Le Dr Leung nous a quitté il y a quelques mois. Lui seul aurait pu nous expliquer
comment il a réussi à transmettre, dans une autre langue et à une autre culture, un
savoir médical hérité d’une longue lignée familiale remontant au XVIème siècle, et
comment, grâce à cette transmission en marge des formations médicales
universitaires occidentale ou chinoise, il a pu contribuer de manière si importante
au développement de l’acupuncture et de la médecine traditionnelle chinoise en
Amérique du nord, en Europe et dans le monde.
La légitime reconnaissance dont le Dr Leung fait aujourd’hui l’objet en Chine arrive
hélas un peu tardivement, mais c’est ainsi : l’histoire des hommes s’écrit toujours
après coup. La même histoire retiendra que ce fut l’honneur de l’Institut de
Kunming et de l’Université de Nanjing d’avoir été les premiers à œuvrer à cette
reconnaissance. Au nom de sa famille, soyez-en ici vivement remerciés.
Je ne saurais vous dire de quoi le Dr Leung aurait souhaité parler s’il avait été
présent aujourd’hui.
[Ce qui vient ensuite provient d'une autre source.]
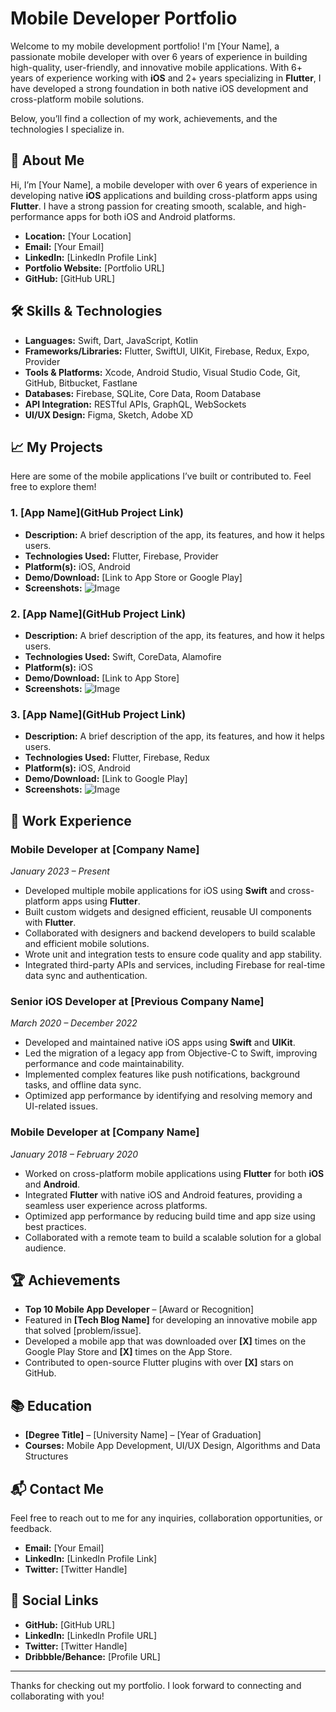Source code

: # Mobile Developer Portfolio

Welcome to my mobile development portfolio! I'm [Your Name], a passionate mobile developer with over 6 years of experience in building high-quality, user-friendly, and innovative mobile applications. With 6+ years of experience working with **iOS** and 2+ years specializing in **Flutter**, I have developed a strong foundation in both native iOS development and cross-platform mobile solutions.

Below, you’ll find a collection of my work, achievements, and the technologies I specialize in.

## 🚀 About Me

Hi, I’m [Your Name], a mobile developer with over 6 years of experience in developing native **iOS** applications and building cross-platform apps using **Flutter**. I have a strong passion for creating smooth, scalable, and high-performance apps for both iOS and Android platforms.

- **Location:** [Your Location]
- **Email:** [Your Email]
- **LinkedIn:** [LinkedIn Profile Link]
- **Portfolio Website:** [Portfolio URL]
- **GitHub:** [GitHub URL]

## 🛠️ Skills & Technologies

- **Languages:** Swift, Dart, JavaScript, Kotlin
- **Frameworks/Libraries:** Flutter, SwiftUI, UIKit, Firebase, Redux, Expo, Provider
- **Tools & Platforms:** Xcode, Android Studio, Visual Studio Code, Git, GitHub, Bitbucket, Fastlane
- **Databases:** Firebase, SQLite, Core Data, Room Database
- **API Integration:** RESTful APIs, GraphQL, WebSockets
- **UI/UX Design:** Figma, Sketch, Adobe XD

## 📈 My Projects

Here are some of the mobile applications I’ve built or contributed to. Feel free to explore them!

### 1. [App Name](GitHub Project Link)
- **Description:** A brief description of the app, its features, and how it helps users.
- **Technologies Used:** Flutter, Firebase, Provider
- **Platform(s):** iOS, Android
- **Demo/Download:** [Link to App Store or Google Play]
- **Screenshots:** ![Image](screenshot-link)

### 2. [App Name](GitHub Project Link)
- **Description:** A brief description of the app, its features, and how it helps users.
- **Technologies Used:** Swift, CoreData, Alamofire
- **Platform(s):** iOS
- **Demo/Download:** [Link to App Store]
- **Screenshots:** ![Image](screenshot-link)

### 3. [App Name](GitHub Project Link)
- **Description:** A brief description of the app, its features, and how it helps users.
- **Technologies Used:** Flutter, Firebase, Redux
- **Platform(s):** iOS, Android
- **Demo/Download:** [Link to Google Play]
- **Screenshots:** ![Image](screenshot-link)

## 💼 Work Experience

### Mobile Developer at [Company Name]
*January 2023 – Present*
- Developed multiple mobile applications for iOS using **Swift** and cross-platform apps using **Flutter**.
- Built custom widgets and designed efficient, reusable UI components with **Flutter**.
- Collaborated with designers and backend developers to build scalable and efficient mobile solutions.
- Wrote unit and integration tests to ensure code quality and app stability.
- Integrated third-party APIs and services, including Firebase for real-time data sync and authentication.

### Senior iOS Developer at [Previous Company Name]
*March 2020 – December 2022*
- Developed and maintained native iOS apps using **Swift** and **UIKit**.
- Led the migration of a legacy app from Objective-C to Swift, improving performance and code maintainability.
- Implemented complex features like push notifications, background tasks, and offline data sync.
- Optimized app performance by identifying and resolving memory and UI-related issues.

### Mobile Developer at [Company Name]
*January 2018 – February 2020*
- Worked on cross-platform mobile applications using **Flutter** for both **iOS** and **Android**.
- Integrated **Flutter** with native iOS and Android features, providing a seamless user experience across platforms.
- Optimized app performance by reducing build time and app size using best practices.
- Collaborated with a remote team to build a scalable solution for a global audience.

## 🏆 Achievements

- **Top 10 Mobile App Developer** – [Award or Recognition]
- Featured in **[Tech Blog Name]** for developing an innovative mobile app that solved [problem/issue].
- Developed a mobile app that was downloaded over **[X]** times on the Google Play Store and **[X]** times on the App Store.
- Contributed to open-source Flutter plugins with over **[X]** stars on GitHub.

## 📚 Education

- **[Degree Title]** – [University Name] – [Year of Graduation]
- **Courses:** Mobile App Development, UI/UX Design, Algorithms and Data Structures

## 📬 Contact Me

Feel free to reach out to me for any inquiries, collaboration opportunities, or feedback.

- **Email:** [Your Email]
- **LinkedIn:** [LinkedIn Profile Link]
- **Twitter:** [Twitter Handle]

## 🔗 Social Links
- **GitHub:** [GitHub URL]
- **LinkedIn:** [LinkedIn Profile URL]
- **Twitter:** [Twitter Handle]
- **Dribbble/Behance:** [Profile URL]

---

Thanks for checking out my portfolio. I look forward to connecting and collaborating with you!

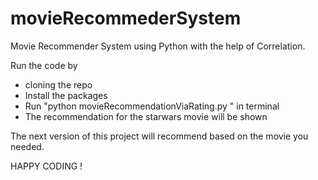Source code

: # movieRecommederSystem
Movie Recommender System using Python with the help of Correlation.

Run the code by 

* cloning the repo 
* Install the packages
* Run "python movieRecommendationViaRating.py " in terminal
* The recommendation for the starwars movie will be shown 

The next version of this project will recommend based on the movie you needed.

HAPPY CODING ! 
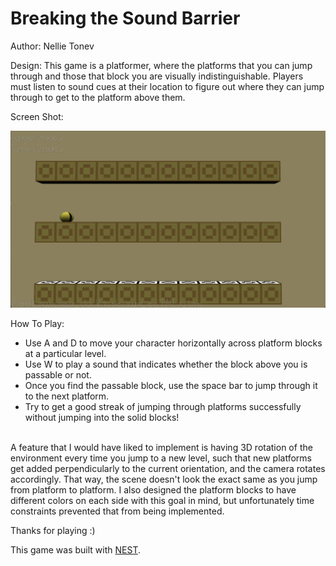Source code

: # Breaking the Sound Barrier

Author: Nellie Tonev

Design: This game is a platformer, where the platforms that you can jump through and those that block you
are visually indistinguishable. Players must listen to sound cues at their location to figure out where they can jump through to get to the platform above them.

Screen Shot:

![Screen Shot](game3-screenshot.png)

How To Play:
* Use A and D to move your character horizontally across platform blocks at a particular level.
* Use W to play a sound that indicates whether the block above you is passable or not.
* Once you find the passable block, use the space bar to jump through it to the next platform.
* Try to get a good streak of jumping through platforms successfully without jumping into the solid blocks!

\
A feature that I would have liked to implement is having 3D rotation of the environment every time you jump to a new level, such that new platforms get added perpendicularly to the current orientation, and the camera rotates accordingly.
That way, the scene doesn't look the exact same as you jump from platform to platform. I also designed the platform blocks to have different colors on each side with this goal in mind, but unfortunately time constraints prevented that from 
being implemented. 

Thanks for playing :)

This game was built with [NEST](NEST.md).
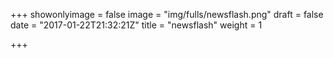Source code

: +++
showonlyimage = false
image = "img/fulls/newsflash.png"
draft = false
date = "2017-01-22T21:32:21Z"
title = "newsflash"
weight = 1

+++
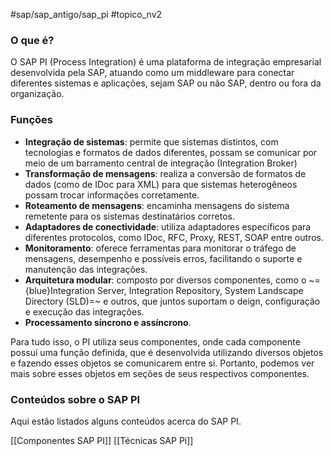 #sap/sap_antigo/sap_pi 
#topico_nv2 


### O que é?
O SAP PI (Process Integration) é uma plataforma de integração empresarial desenvolvida pela SAP, atuando como um middleware para conectar diferentes sistemas e aplicações, sejam SAP ou não SAP, dentro ou fora da organização.

### Funções
- **Integração de sistemas**: permite que sistemas distintos, com tecnologias e formatos de dados diferentes, possam se comunicar por meio de um barramento central de integração (Integration Broker)
- **Transformação de mensagens**: realiza a conversão de formatos de dados (como de IDoc para XML) para que sistemas heterogêneos possam trocar informações corretamente.
- **Roteamento de mensagens**: encaminha mensagens do sistema remetente para os sistemas destinatários corretos.
- **Adaptadores de conectividade**: utiliza adaptadores específicos para diferentes protocolos, como IDoc, RFC, Proxy, REST, SOAP entre outros.
- **Monitoramento**: oferece ferramentas para monitorar o tráfego de mensagens, desempenho e possíveis erros, facilitando o suporte e manutenção das integrações.
- **Arquitetura modular**: composto por diversos componentes, como o ~={blue}Integration Server, Integration Repository, System Landscape Directory (SLD)=~ e outros, que juntos suportam o deign, configuração e execução das integrações.
- **Processamento síncrono e assíncrono**.

Para tudo isso, o PI utiliza seus componentes, onde cada componente possuí uma função definida, que é desenvolvida utilizando diversos objetos e fazendo esses objetos se comunicarem entre si.
Portanto, podemos ver mais sobre esses objetos em seções de seus respectivos componentes.

### Conteúdos sobre o SAP PI
Aqui estão listados alguns conteúdos acerca do SAP PI.

[[Componentes SAP PI]]
[[Técnicas SAP Pi]]
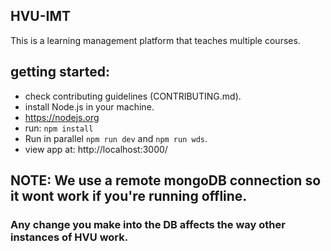 ## HVU-IMT
This is a learning management platform that teaches multiple courses.

## getting started:
* check contributing guidelines (CONTRIBUTING.md).
* install Node.js in your machine.
 * https://nodejs.org
* run: `npm install`
 * Run in parallel `npm run dev` and `npm run wds`.
* view app at: http://localhost:3000/


## NOTE: We use a remote mongoDB connection so it wont work if you're running offline.
### Any change you make into the DB affects the way other instances of HVU work.
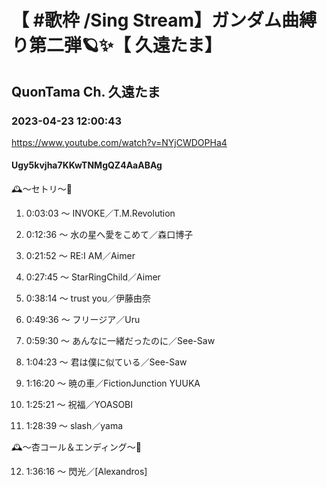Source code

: # 【 #歌枠 /Sing Stream】ガンダム曲縛り第二弾🪐✨【 久遠たま】

## QuonTama Ch. 久遠たま

### 2023-04-23 12:00:43

https://www.youtube.com/watch?v=NYjCWDOPHa4

#### Ugy5kvjha7KKwTNMgQZ4AaABAg

🕰～セトリ～🥀



01. 0:03:03 ～ INVOKE／T.M.Revolution

02. 0:12:36 ～ 水の星へ愛をこめて／森口博子

03. 0:21:52 ～ RE:I AM／Aimer

04. 0:27:45 ～ StarRingChild／Aimer

05. 0:38:14 ～ trust you／伊藤由奈

06. 0:49:36 ～ フリージア／Uru

07. 0:59:30 ～ あんなに一緒だったのに／See-Saw

08. 1:04:23 ～ 君は僕に似ている／See-Saw

09. 1:16:20 ～ 暁の車／FictionJunction YUUKA

10. 1:25:21 ～ 祝福／YOASOBI

11. 1:28:39 ～ slash／yama



🕰～杏コール＆エンディング～🥀



12. 1:36:16 ～ 閃光／[Alexandros]

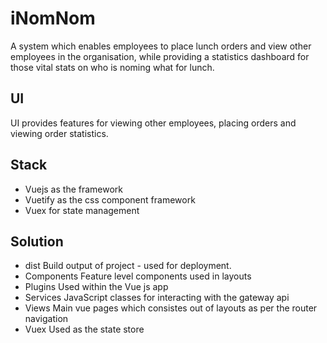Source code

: # iNomNom
A system which enables employees to place lunch orders and view other employees in the organisation, 
while providing a statistics dashboard for those vital stats on who is noming what for lunch. 

## UI
UI provides features for viewing other employees, placing orders and viewing order statistics.

## Stack
- Vuejs as the framework
- Vuetify as the css component framework
- Vuex for state management

## Solution
- dist
  Build output of project - used for deployment.
- Components
  Feature level components used in layouts
- Plugins
  Used within the Vue js app
- Services
  JavaScript classes for interacting with the gateway api
- Views
  Main vue pages which consistes out of layouts as per the router navigation
- Vuex
  Used as the state store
Mais si je me réfère aux entretiens que nous avons eu ces
dernières années, et à la manière dont je l’ai vu gérer le cancer du Foie qui l’a
accompagné durant les deux dernières années de sa vie, je pense que ce que je vais
vous dire ne lui aurait pas déplu.
Nous reviendrons un peu plus loin sur ce que le Dr Leung a apporté à
l’acupuncture, mais je me dois, en préliminaire, de rappeler qu’il n’a jamais été
question pour lui de concevoir la médecine comme étant limitée à cette seule
méthode thérapeutique.
L’acupuncture fut effectivement la première branche par laquelle l’occident
s’intéressa à la médecine chinoise. Le Dr Leung la pratiqua avec talent et l’enseigna
de manière privilégiée dans la première partie de sa vie. Mais il nous enseigna aussi
que cette branche appartenait à un système plus vaste, qu’on appelle un arbre, et
que cet arbre comportait dautres branches, tout aussi importantes, ainsi quun
tronc et des racines, faute de quoi cet arbre n’aurait pas pu tenir debout, ni traverser
le temps.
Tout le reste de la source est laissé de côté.